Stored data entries
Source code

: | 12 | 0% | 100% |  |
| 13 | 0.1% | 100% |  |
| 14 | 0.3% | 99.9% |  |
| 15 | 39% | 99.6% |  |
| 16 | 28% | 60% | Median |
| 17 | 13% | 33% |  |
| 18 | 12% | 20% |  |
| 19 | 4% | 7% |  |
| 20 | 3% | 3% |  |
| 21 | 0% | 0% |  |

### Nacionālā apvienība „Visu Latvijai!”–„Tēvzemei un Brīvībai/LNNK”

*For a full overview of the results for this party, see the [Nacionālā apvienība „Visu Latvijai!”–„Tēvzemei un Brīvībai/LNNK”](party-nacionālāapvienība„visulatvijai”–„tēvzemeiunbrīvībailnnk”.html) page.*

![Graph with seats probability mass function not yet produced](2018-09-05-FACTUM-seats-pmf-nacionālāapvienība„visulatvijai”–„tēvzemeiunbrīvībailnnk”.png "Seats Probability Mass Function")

---

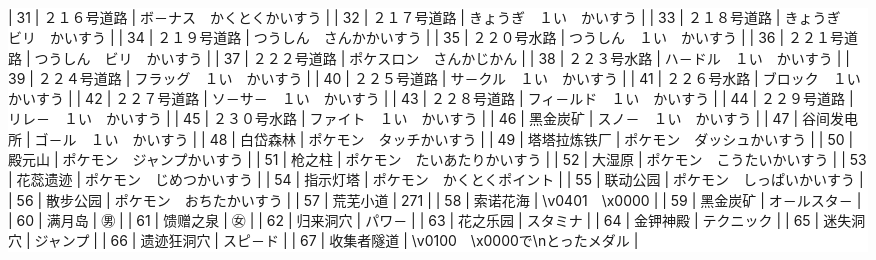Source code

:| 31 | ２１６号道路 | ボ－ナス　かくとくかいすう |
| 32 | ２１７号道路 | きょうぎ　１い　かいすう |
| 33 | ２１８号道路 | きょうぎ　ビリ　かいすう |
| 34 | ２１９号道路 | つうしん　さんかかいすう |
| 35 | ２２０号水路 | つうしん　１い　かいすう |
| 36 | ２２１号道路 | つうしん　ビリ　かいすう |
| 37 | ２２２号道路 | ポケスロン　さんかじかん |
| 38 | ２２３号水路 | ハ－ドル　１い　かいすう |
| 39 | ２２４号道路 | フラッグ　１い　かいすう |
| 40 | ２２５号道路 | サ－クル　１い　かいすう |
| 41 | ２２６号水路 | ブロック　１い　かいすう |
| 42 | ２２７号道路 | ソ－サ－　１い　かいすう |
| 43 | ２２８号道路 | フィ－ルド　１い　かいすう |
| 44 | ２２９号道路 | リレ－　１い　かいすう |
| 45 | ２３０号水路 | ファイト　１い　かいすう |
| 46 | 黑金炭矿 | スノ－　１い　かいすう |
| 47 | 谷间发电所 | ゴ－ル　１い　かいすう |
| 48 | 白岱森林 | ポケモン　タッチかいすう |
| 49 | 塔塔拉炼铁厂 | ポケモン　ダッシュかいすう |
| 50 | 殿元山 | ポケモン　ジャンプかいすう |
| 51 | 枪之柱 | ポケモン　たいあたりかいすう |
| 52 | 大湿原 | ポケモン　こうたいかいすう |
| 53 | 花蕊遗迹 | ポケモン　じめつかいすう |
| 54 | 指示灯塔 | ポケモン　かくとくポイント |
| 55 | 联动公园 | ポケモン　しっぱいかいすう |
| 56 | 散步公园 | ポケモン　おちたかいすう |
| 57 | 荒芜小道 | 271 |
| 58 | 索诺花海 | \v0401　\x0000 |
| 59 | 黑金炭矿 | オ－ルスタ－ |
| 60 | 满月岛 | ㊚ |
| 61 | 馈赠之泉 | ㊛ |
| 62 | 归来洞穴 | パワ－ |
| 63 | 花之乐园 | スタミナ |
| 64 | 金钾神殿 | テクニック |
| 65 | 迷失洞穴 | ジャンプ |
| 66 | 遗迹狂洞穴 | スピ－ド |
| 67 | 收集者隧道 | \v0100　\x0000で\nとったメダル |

---

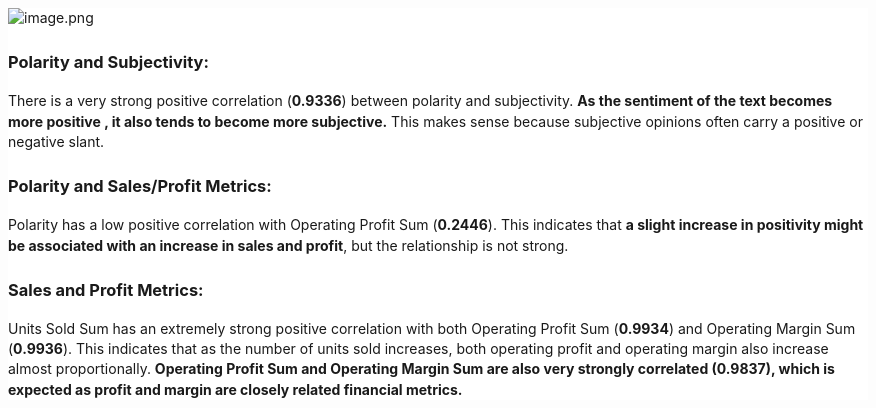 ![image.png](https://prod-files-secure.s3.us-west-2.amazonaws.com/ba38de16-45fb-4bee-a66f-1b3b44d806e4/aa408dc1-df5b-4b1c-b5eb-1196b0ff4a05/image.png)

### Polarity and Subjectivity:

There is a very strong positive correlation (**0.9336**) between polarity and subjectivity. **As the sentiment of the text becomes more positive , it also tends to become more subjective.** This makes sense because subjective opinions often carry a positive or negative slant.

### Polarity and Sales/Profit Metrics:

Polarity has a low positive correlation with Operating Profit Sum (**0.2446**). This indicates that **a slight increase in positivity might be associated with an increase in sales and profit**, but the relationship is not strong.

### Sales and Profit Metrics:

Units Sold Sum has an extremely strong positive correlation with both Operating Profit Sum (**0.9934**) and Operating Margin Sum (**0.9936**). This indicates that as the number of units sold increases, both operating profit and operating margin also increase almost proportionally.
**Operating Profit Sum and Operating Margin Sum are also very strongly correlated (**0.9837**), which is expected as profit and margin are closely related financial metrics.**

• WHAT YOU ARE ASKED TO DO
Which lines run from the one holding "### Nacionālā apvienība" through the one holding "with seats probability" in the records above? Repeat them exactly, both included, and nothing more.

• ANSWER TO THIS PROBLEM
### Nacionālā apvienība „Visu Latvijai!”–„Tēvzemei un Brīvībai/LNNK”

*For a full overview of the results for this party, see the [Nacionālā apvienība „Visu Latvijai!”–„Tēvzemei un Brīvībai/LNNK”](party-nacionālāapvienība„visulatvijai”–„tēvzemeiunbrīvībailnnk”.html) page.*

![Graph with seats probability mass function not yet produced](2018-09-05-FACTUM-seats-pmf-nacionālāapvienība„visulatvijai”–„tēvzemeiunbrīvībailnnk”.png "Seats Probability Mass Function")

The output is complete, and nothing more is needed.